Bu arada “tarihte ödenen ilk çek”ten de söz edelim. Günümüze kadar kalabilen ilk basılı çekin üzerinde “4 Mart 1763” tarihi vardır. “Hoare’s Bank” adlı İngiliz bankasına ait bu çek, John Caleroft tarafından David Rosberts’a 5 bin pound ödenmesi için düzenlenmişti. Özel perfore bantlı İlk çekler ise 5 Temmuz 1864 yılında yine Hoare’s Bank tarafından bastırıldı.
+++
İpi eğirmek, insanların hayvanları evcilleştirerek çiftçiliğe başladığı İlk dönemlerde geliştirdiği özel bir hüner olarak bilinir. Mezopotamya’da, Zagros yöresinde yaşayan ilk koyun yetiştiricileri, el çıkrıklarında eğirdikleri iplerden ürettikleri
dokumalarla giyinmeyi de öğrendiler ve bu giysilerin kendilerini hayvan derilerinden ve postlarından daha sıcak tuttuğunu keşfettiler. Orta çağlara gelinceye dek, çıkrıklar ipi eğirmede en önemli aygıt olarak kaldı ve dokumacılık mesleği, önemli ölçüde insan emeğine bağımlı olarak gelişimini sürdürdü. Kumaş tüccarları ve dokumacılar, en yetenekli ve eli çabuk eğiricileri evlerinde çalıştırarak o dönemlerde toplumun taleplerini karşılaşmaya çalıştılar…
1771 yılında İngiltere’nin Cromford kentinde Richard Arkwright, çağdaş dokumacılık endüstrisinin temellerini attı ve ilk dokuma makinelerini yaptı. Kuşkusuz Arkwright’in keşfi olan makine, daha sonraki yıllarda aşama aşama gelişti ve günümüzdeki gücüne erişerek dokumacılık dalında büyük bir potansiyelin de ilk başlangıç noktası oldu. Çıkrığın, Mezopotamya’dan yola çıkıp, sonunda çağdaş bir makineler dünyasına dönüşmesi, insanın kültürel evriminin ve yaratıcı kimliğinin de kanıtı oluyor.
+++
Hatırlayanlarınız olabilir.
Naylon gömlekler, naylon iç çamaşırları ve diğer naylon ürünler özellikle 50’li yıllarda ülkemizde de büyük kabul görmüştü.
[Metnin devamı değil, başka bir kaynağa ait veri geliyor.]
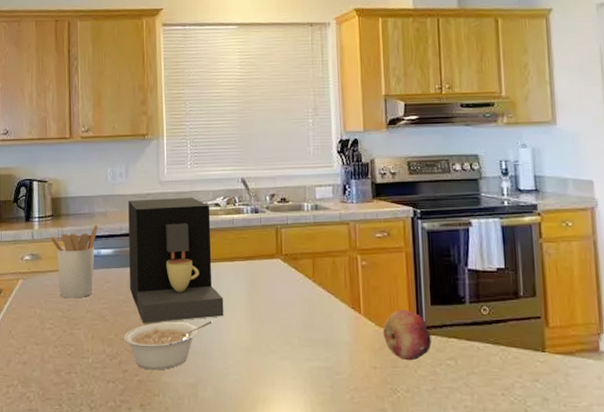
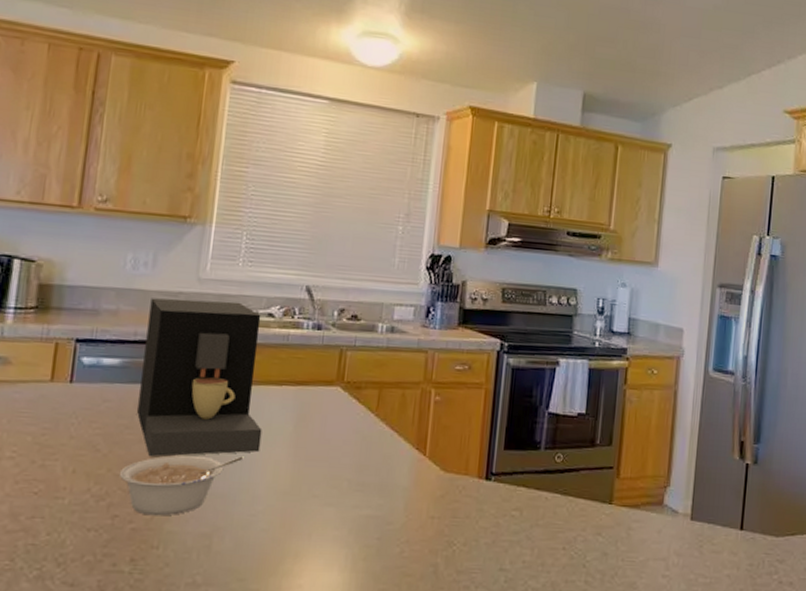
utensil holder: present [49,224,98,298] -> none [27,324,103,420]
fruit: present [382,309,432,361] -> none [447,453,499,511]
Bu kez daha farklı bu üründen hareketle naylon bir dünyanın ilk günlerine bir U dönüşü yapalım:
İlk naylon Amerikan kimya şirketi E.I. Du Pont de Neumors’da, Dr. Wallace Carothers başkanlığında bir araştırma grubunca üretildi ve 17 Şubat 1937 yılında patenti alındı. Ticari amaçla üretilen ilk naylon ürün ise kayıtlarda “diş fırçası kılı” olarak gözüküyor! İlk naylon iplikse, Du Pont şirketinin Seaford’daki fabrikasında 15 Aralık 1939 yılında elde edildi ve öncelikle çorap yapımında kullanıldı. Üretilen tüm naylon çoraplar, ABD’li tüccarların kendi aralarında yaptıkları son derece ilginç bir anlaşma sonucu 15 Mayıs 1940 gününe kadar bekletildi ve o gün ülkenin her tarafında aynı anda satışa çıkarıldı. Dünya naylon çorap olmuştu ve daha sonra naylona dönüşen nice farklı ürün, yeni dünyalar ve yeni ufuklar açacaktı.
Her moda gibi naylon da günün birinde klasikler arasına karışıp gitti. Bugün ne kadar etkinliği ve işlerliği vardır, tartışma götürür. Ama en azından naylonlu günlerin anıları vardır, bu kesin! Sanırız bize kalanlardan biri de şu ünlü “naylon fatura” sözcüğü olmalı…
+++
Peki iş pantolona gelip dayanırsa ne olur? İlkler bahis konusu ise muhtemelen blucin olur!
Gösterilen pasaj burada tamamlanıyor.